「時価総額の意味」を考える。

先週の日経新聞に、セブン&アイ・ホールディングスが「ロフト(生活雑貨専門店)」を連結子会社化するという記事が掲載されていた。

正確には、セブン&アイ・ホールディングスの全額出資会社で「ロフト」の筆頭株主である「ミレニアムリテイリング」が「約100億円」を投じ、森トラストとイオンが保有する株式(計35%)を取得する。その結果、ミレニアムリテイリングはロフトの「70%超」の株主になる。

ロフトの2006年2月期は「売上:556億円」「経常利益:11億円(経常利益率:1.98%)」。今年2月期も「増収・増益」が見込まれているらしい。

新聞記事から計算したロフトの「時価総額」は「286億円」。

今年度(2007年2月期)の予想数値は掲載されていないので予想PER(株価収益率)は分からないが、2006年2月期の経常利益(11億円)から(実効税率50%で)計算すると、PERは「52倍」である。

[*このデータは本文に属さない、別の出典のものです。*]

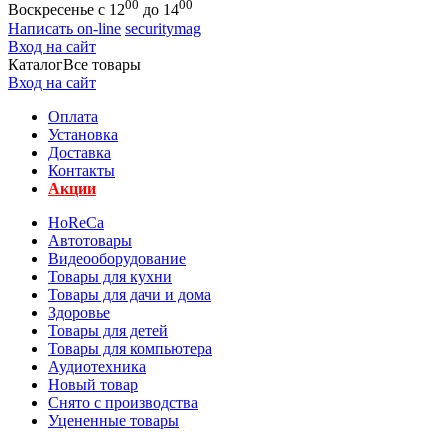
00
00
Воскресенье с 12
до 14
Написать on-line
securitymag
Вход на сайт
Каталог
Все товары
Вход на сайт
Оплата
Установка
Доставка
Контакты
Акции
HoReCa
Автотовары
Видеооборудование
Товары для кухни
Товары для дачи и дома
Здоровье
Товары для детей
Товары для компьютера
Аудиотехника
Новый товар
Снято с производства
Уцененные товары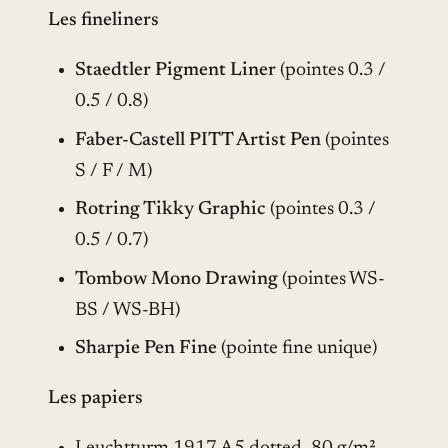
Les fineliners
Staedtler Pigment Liner
(pointes 0.3 /
0.5 / 0.8)
Faber-Castell PITT Artist Pen
(pointes
S / F / M)
Rotring Tikky Graphic
(pointes 0.3 /
0.5 / 0.7)
Tombow Mono Drawing
(pointes WS-
BS / WS-BH)
Sharpie Pen Fine
(pointe fine unique)
Les papiers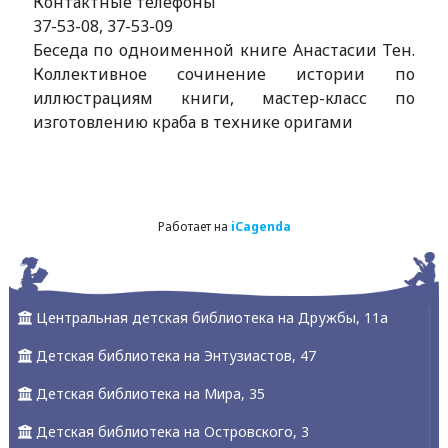
Контактные телефоны
37-53-08, 37-53-09
Беседа по одноименной книге Анастасии Тен.
Коллективное сочинение истории по
иллюстрациям книги, мастер-класс по
изготовлению краба в технике оригами
Работает на
iCagenda
Центральная детская библиотека на Дружбы, 11а
Детская библиотека на Энтузиастов, 47
Детская библиотека на Мира, 35
Детская библиотека на Островского, 3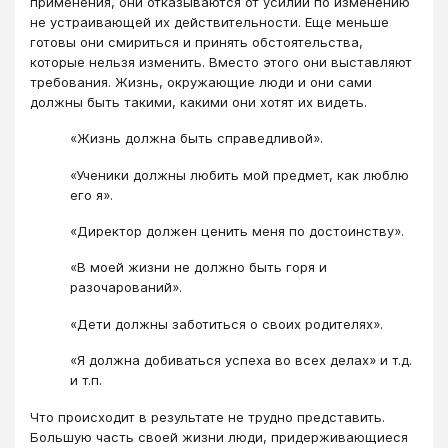
применения, они отказываются от усилий по изменению
не устраивающей их действительности. Еще меньше
готовы они смириться и принять обстоятельства,
которые нельзя изменить. Вместо этого они выставляют
требования. Жизнь, окружающие люди и они сами
должны быть такими, какими они хотят их видеть.
«Жизнь должна быть справедливой».
«Ученики должны любить мой предмет, как люблю
его я».
«Директор должен ценить меня по достоинству».
«В моей жизни не должно быть горя и
разочарований».
«Дети должны заботиться о своих родителях».
«Я должна добиваться успеха во всех делах» и т.д.
и т.п.
Что происходит в результате не трудно представить.
Большую часть своей жизни люди, придерживающиеся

因みに、主要な「流通系企業」の先週金曜日(2007.02.23)時点での「時価総額/PER/PBR(純資産倍率)」を見ると、以下のとおりである。

セブン&アイ・ホールディングス: 3兆7,646億円/38.58倍/2.08倍
イオン: 2兆325億円/64.13倍/2.7倍
ダイエー: 1,662億円/0.71倍/2.64倍

ローソン: 4,843億円/21.48倍/2.47倍
ファミリーマート: 3,263億円/22.93倍/1.92倍

伊勢丹: 5,129億円/27.39倍/2.66倍
高島屋: 5,477億円/24.27倍/2.06倍
三越: 2,910億円/30.98倍/1.8倍

ここから、ロフトはとても高く評価されていることが分かる。

次に、ネット系新興企業のそれらの指標をチェックしてみた(2007.02.23現在)。

楽天: 8,512億円/308.45倍/4.51倍
ディー・エヌ・エー: 2,072億円/132.1倍/17.24倍
サイバーエージェント: 792億円/18.36倍/2.47倍
オプト: 361億円/115.76倍/4.08倍
マクロミル: 435億円/42.72倍/10.27倍

因みに、経常利益(連結)が最もロフトに近いのは「マクロミル」と「オプト」で、マクロミル:16.5億円(売上:52億円/経常利益率:31.7%)、オプト:6.58億円(売上:294億円/経常利益率:2.24%)である。

ロフトの経常利益はオプトの「1.67倍」であるが、時価総額は「79%」である。同じPERで計算すると600億円となる。

業界の成長性の違いにより、ネット系の新興企業の方が「時価総額やPER」が高いのは理解できるが、その企業が持つ「社会的価値」は、はたして「時価総額」に連動するだろうか?

ロフトは「PBR(純資産倍率)」が出ていないので、その額は分からないが、ネット系企業と違い、店舗や在庫といった「現金化しやすい資産」を持っていることや「従業員数」および「取引先数」等を考えた場合、時価総額では計れない「社会的価値」があるように思う。

「時価総額」は、あくまで、株式市場に参加して「株の売買により利益を得たい人」にとっての「価値」であり、それイコールのその企業の「社会的価値」ではないと思う。

追伸:それにしても、DeNAの「PBR」には脱帽である。マクロミルも、時価総額がピークの時は、PBRが「20倍」を超えていた。